In the next round, Kasparov secured an unconvincing win against Quang Liem Le, who was the 2013 world champion in blitz. This time, it was his opponent who blundered. In the final round of the day, Kasparov played Fabiano Caruana, a former U.S. champion currently ranked third in the world. In person, Caruana is Kasparov’s inverse—twenty-five years old, quiet and birdlike. But as a player, he shares several qualities with Kasparov: incredible preparation, fantastic calculation skills, the ability to find unsettling strategic moves, and fierce competitive intensity. Rather than use a more contemporary opening, Caruana, playing white, chose a line that Kasparov was familiar with. He told me later that he regretted that decision. Kasparov quickly neutralized white’s opening advantage. But he mismanaged the clock yet again, taking minutes on standard moves that most top players would have spent seconds on. Caruana knew there was danger, but he played with a characteristic assertiveness. “Once it got sharp, he didn’t really have time to consider the options,” Caruana said. For those who looked to the tournament hoping to indulge in some nostalgia, it had been a rough few days. Kasparov lost against Caruana, finishing the day tied with Navara and with the other older player present, Viswanathan Anand—a former world champion himself, and the man whom Kasparov had faced for the 1995 Professional Chess Association world championship—for last place.

When the blitz portion began, on Thursday, Kasparov once again sat across from Karjakin. Given another chance to beat him, Kasparov played the King’s Gambit—apparently for the first time in his life—and chose a rare line. (“Garry has said that he hasn’t been doing anything different than before retiring,” the American Hikaru Nakamura told Chess.com prior to their first game together. “We all know that’s not true.”) Karjakin countered with several offbeat moves of his own, trying to elude Kasparov’s preparation. It seemed to work, as Kasparov eventually handed Karjakin a free pawn, and Karjakin weakened the defense around Kasparov’s king. Karjakin was clearly winning, but, somehow, Kasparov found the tactical resources to draw again.

They played for a final time on Friday. By then, their tournaments had diverged completely. In nine rounds of blitz on Thursday, Kasparov came away with only one win and several frustrating losses. Karjakin, meanwhile, had won seven—an incredible result, considering how common draws are among the super-élite players. (He also drew Levon Aronian, the tournament leader.) With the white pieces, Karjakin played an unconventional opening, surely chosen to evade Kasparov’s plans against him. He gained a time advantage. In the middle of the game, Kasparov moved his queen and, before he even removed his hand from the piece, immediately saw that it would allow Karjakin to play a critical tactic. Kasparov pulled the queen back, but it was too late; he had already touched the piece, and it had nowhere good to go.
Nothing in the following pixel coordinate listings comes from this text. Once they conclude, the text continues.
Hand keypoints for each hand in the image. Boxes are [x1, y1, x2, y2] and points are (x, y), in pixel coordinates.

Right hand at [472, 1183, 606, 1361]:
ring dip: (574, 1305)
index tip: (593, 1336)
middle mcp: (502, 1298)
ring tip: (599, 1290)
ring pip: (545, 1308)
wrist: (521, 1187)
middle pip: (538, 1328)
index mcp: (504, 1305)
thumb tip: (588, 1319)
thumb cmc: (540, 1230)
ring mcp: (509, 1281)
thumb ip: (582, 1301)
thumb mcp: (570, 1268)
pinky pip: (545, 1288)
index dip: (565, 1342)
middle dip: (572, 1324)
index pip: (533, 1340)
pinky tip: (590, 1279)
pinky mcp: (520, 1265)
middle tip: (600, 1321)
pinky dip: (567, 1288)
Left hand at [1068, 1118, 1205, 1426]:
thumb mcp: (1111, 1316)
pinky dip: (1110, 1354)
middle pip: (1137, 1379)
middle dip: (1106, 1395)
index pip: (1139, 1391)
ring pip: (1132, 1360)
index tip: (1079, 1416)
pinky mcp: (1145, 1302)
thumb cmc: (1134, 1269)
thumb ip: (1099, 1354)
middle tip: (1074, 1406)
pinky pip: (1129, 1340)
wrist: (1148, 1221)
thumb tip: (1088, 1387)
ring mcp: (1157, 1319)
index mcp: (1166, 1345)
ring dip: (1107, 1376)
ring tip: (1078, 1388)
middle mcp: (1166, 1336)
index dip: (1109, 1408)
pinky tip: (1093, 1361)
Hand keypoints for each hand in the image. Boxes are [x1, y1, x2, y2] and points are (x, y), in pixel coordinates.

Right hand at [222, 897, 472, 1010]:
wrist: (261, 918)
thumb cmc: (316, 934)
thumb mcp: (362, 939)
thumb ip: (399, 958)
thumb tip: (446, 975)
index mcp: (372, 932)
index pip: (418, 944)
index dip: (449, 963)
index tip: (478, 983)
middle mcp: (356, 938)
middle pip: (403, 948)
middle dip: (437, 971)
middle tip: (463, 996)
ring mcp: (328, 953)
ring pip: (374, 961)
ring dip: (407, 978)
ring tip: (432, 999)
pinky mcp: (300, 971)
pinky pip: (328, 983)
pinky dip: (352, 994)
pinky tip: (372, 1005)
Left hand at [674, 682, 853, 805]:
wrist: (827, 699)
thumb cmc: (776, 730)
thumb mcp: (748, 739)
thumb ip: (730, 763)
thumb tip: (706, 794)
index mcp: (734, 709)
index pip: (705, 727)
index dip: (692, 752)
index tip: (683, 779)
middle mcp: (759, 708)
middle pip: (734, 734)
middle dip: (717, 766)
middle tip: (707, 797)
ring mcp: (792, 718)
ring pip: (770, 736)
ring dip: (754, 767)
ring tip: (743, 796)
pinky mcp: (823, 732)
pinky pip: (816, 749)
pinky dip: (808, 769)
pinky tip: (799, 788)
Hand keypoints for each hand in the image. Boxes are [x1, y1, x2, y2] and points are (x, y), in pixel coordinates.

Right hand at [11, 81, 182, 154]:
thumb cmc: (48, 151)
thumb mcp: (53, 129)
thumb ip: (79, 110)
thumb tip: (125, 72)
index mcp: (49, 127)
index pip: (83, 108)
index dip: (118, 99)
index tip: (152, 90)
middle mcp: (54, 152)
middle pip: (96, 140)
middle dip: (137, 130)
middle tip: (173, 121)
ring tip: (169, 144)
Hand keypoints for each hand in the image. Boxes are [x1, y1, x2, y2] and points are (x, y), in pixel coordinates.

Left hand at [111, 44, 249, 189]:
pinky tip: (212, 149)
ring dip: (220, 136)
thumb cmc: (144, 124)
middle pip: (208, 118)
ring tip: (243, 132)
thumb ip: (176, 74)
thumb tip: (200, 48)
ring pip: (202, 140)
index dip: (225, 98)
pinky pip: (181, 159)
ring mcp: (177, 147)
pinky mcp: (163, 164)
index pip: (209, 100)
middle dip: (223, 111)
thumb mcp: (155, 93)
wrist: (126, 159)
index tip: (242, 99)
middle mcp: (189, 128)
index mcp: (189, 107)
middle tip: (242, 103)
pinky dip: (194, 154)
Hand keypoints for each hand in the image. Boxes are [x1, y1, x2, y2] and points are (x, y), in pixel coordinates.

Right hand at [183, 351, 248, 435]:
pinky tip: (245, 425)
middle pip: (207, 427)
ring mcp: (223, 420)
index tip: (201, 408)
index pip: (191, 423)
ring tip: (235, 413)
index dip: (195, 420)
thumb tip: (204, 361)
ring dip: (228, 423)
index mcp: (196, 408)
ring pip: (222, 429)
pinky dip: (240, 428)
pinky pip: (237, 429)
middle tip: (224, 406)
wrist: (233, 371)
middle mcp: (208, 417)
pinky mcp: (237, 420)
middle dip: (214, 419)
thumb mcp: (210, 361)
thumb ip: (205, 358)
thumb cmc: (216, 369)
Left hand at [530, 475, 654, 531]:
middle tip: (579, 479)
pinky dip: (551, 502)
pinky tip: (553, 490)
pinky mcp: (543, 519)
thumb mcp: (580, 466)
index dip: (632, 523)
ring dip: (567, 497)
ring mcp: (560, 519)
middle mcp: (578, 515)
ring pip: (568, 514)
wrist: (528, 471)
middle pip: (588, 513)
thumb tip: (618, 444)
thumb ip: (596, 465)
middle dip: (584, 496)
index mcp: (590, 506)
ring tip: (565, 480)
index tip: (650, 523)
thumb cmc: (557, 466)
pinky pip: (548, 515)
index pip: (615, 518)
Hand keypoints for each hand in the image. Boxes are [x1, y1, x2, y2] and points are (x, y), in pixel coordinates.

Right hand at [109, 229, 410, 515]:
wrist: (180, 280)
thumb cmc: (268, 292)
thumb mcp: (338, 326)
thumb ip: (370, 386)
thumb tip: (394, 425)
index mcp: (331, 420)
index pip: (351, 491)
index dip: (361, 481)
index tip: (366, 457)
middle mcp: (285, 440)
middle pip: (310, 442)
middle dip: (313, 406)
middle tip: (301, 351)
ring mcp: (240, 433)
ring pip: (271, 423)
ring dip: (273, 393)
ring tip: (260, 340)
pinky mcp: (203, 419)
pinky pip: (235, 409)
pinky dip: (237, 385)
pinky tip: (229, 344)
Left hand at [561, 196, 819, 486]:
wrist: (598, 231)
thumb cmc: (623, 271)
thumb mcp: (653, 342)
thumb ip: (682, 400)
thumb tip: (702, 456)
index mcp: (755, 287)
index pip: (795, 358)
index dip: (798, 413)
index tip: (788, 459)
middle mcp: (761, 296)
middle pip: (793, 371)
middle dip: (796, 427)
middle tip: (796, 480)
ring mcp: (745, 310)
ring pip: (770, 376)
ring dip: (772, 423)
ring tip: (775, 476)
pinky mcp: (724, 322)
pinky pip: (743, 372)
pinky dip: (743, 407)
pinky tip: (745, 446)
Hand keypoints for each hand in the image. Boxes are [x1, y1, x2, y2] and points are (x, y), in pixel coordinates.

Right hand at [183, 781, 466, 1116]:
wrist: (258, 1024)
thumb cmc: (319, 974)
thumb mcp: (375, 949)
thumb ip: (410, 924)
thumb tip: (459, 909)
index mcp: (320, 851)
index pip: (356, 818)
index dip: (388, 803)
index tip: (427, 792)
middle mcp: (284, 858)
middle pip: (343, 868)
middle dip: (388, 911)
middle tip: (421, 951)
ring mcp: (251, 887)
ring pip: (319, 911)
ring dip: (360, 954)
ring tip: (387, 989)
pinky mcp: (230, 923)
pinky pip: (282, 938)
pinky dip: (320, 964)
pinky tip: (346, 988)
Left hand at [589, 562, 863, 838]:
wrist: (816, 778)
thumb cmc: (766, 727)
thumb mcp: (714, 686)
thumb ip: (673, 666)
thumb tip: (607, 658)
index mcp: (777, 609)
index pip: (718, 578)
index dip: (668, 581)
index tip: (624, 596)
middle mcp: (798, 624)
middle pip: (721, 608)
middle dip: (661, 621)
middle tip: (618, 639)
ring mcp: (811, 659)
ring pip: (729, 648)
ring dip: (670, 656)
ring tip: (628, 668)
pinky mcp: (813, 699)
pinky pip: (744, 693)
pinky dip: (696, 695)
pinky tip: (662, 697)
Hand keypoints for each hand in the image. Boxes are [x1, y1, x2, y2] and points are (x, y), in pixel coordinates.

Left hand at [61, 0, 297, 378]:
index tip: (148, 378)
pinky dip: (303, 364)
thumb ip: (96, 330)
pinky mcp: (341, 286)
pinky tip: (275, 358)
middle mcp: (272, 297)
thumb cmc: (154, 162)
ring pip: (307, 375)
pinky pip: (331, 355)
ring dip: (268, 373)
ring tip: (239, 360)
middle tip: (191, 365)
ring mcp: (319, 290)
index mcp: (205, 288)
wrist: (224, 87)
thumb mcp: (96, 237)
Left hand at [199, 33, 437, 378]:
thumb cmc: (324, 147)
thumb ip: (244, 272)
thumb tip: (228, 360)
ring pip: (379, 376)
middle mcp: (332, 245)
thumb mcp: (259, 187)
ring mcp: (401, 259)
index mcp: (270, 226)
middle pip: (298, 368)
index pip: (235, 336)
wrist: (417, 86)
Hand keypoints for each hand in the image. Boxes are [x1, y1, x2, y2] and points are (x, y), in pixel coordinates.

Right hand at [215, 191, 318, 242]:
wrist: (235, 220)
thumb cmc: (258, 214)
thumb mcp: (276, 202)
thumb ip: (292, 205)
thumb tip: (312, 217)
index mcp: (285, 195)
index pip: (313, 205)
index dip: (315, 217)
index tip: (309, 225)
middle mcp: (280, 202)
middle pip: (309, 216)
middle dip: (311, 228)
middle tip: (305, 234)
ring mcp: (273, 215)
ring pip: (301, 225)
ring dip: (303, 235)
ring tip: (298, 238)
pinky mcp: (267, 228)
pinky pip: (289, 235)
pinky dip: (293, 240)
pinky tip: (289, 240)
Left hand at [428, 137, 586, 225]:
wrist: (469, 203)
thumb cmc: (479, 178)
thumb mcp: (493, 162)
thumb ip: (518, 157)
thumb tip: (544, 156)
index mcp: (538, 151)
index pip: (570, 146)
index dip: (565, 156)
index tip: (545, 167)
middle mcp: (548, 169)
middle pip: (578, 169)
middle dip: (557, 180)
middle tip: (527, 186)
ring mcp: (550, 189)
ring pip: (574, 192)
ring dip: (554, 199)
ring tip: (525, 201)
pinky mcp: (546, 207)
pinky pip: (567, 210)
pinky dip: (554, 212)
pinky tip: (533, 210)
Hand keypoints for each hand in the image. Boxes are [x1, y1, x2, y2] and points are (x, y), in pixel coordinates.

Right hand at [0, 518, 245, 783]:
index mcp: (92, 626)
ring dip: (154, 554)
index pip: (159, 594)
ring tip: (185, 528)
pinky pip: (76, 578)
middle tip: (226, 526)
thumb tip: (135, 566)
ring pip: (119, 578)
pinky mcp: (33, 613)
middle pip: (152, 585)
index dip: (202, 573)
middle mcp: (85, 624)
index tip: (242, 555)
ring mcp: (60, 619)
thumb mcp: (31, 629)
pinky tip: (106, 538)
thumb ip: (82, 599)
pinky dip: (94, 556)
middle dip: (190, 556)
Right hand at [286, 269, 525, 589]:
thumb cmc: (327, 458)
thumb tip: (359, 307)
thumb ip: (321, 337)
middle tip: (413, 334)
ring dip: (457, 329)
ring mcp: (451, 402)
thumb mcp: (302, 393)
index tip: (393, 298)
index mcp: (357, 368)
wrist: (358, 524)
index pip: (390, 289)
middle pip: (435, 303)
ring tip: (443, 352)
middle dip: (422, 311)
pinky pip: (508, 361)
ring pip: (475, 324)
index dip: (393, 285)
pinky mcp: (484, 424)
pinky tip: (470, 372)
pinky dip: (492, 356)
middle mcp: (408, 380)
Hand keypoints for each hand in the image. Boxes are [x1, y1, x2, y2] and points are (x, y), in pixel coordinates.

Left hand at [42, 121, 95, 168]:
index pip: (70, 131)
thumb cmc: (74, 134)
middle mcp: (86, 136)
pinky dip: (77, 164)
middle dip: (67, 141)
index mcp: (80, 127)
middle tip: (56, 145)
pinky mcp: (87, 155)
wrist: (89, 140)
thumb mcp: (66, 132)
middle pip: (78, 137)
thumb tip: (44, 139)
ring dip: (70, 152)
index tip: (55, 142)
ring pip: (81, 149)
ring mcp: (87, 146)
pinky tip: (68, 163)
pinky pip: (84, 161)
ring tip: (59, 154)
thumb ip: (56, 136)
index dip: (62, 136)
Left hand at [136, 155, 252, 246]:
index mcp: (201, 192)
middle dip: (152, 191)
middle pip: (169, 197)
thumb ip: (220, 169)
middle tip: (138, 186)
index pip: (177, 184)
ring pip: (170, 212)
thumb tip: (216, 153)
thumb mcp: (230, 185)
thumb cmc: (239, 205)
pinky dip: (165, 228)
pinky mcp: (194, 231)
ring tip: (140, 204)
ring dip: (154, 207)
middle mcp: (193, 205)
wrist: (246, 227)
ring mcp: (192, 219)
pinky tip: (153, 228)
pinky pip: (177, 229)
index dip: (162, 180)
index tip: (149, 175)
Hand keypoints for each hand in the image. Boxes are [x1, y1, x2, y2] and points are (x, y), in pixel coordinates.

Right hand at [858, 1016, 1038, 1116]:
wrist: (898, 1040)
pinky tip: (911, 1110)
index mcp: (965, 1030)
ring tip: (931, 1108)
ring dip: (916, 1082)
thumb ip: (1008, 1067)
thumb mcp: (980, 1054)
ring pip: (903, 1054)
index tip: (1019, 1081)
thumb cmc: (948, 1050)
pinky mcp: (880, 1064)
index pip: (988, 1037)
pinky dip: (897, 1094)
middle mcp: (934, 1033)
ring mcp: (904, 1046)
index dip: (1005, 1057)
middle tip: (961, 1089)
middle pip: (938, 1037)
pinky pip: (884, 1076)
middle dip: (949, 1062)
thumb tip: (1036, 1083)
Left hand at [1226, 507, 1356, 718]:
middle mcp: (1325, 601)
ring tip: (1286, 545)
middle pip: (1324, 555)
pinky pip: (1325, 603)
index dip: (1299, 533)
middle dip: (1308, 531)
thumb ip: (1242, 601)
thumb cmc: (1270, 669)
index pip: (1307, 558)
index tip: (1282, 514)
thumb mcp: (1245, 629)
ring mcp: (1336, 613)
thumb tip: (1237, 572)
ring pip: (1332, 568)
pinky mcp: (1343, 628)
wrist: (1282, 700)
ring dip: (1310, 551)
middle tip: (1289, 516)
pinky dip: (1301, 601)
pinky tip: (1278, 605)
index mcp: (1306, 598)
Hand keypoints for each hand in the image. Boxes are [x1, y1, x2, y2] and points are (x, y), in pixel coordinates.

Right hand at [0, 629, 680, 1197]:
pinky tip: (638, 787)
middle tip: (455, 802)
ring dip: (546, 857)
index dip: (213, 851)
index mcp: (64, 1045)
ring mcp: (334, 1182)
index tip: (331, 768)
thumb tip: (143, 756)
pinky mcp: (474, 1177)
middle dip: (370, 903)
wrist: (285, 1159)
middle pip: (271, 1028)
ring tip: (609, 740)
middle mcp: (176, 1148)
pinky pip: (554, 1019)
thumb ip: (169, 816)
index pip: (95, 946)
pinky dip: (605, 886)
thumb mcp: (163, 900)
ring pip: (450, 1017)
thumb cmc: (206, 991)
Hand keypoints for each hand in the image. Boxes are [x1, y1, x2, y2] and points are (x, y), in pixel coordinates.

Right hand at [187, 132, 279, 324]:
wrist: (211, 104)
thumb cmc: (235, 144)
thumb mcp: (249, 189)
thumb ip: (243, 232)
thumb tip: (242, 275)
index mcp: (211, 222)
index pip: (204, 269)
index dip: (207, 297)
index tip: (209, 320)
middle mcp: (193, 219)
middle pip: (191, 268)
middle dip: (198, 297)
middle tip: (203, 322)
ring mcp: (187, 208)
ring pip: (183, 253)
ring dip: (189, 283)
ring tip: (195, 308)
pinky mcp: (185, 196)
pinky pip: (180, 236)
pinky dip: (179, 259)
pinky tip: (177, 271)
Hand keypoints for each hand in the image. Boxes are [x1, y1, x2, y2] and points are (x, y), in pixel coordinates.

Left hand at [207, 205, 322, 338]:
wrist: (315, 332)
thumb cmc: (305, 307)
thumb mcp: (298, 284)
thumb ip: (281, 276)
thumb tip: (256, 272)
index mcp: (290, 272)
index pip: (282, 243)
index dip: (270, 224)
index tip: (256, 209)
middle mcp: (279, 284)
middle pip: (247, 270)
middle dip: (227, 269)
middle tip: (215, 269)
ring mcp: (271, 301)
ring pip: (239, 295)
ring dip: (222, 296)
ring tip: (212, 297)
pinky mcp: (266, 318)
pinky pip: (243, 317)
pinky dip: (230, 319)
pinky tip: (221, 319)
He slid it back to the poisoned square. The clock was ticking, and his king was exposed. Less than thirty seconds. Fifteen. With five seconds left, he faced a losing ending. The king resigned, and the young Karjakin, continuing his brilliance, soldiered on.

This is what happens as time passes: it starts to slip and stretch and rebound in strange ways. Kasparov started to discover his form as the day continued, racking up two wins in a row against the top American players. But it was too late; he could only hope to climb a little way up the leaderboard. Aronian, a daring, devilish player, clinched the tournament when he drew Kasparov. Before that match, when asked whether it would be meaningful to clinch the tournament with his result against the old champion, Aronian had shrugged and said he didn’t care.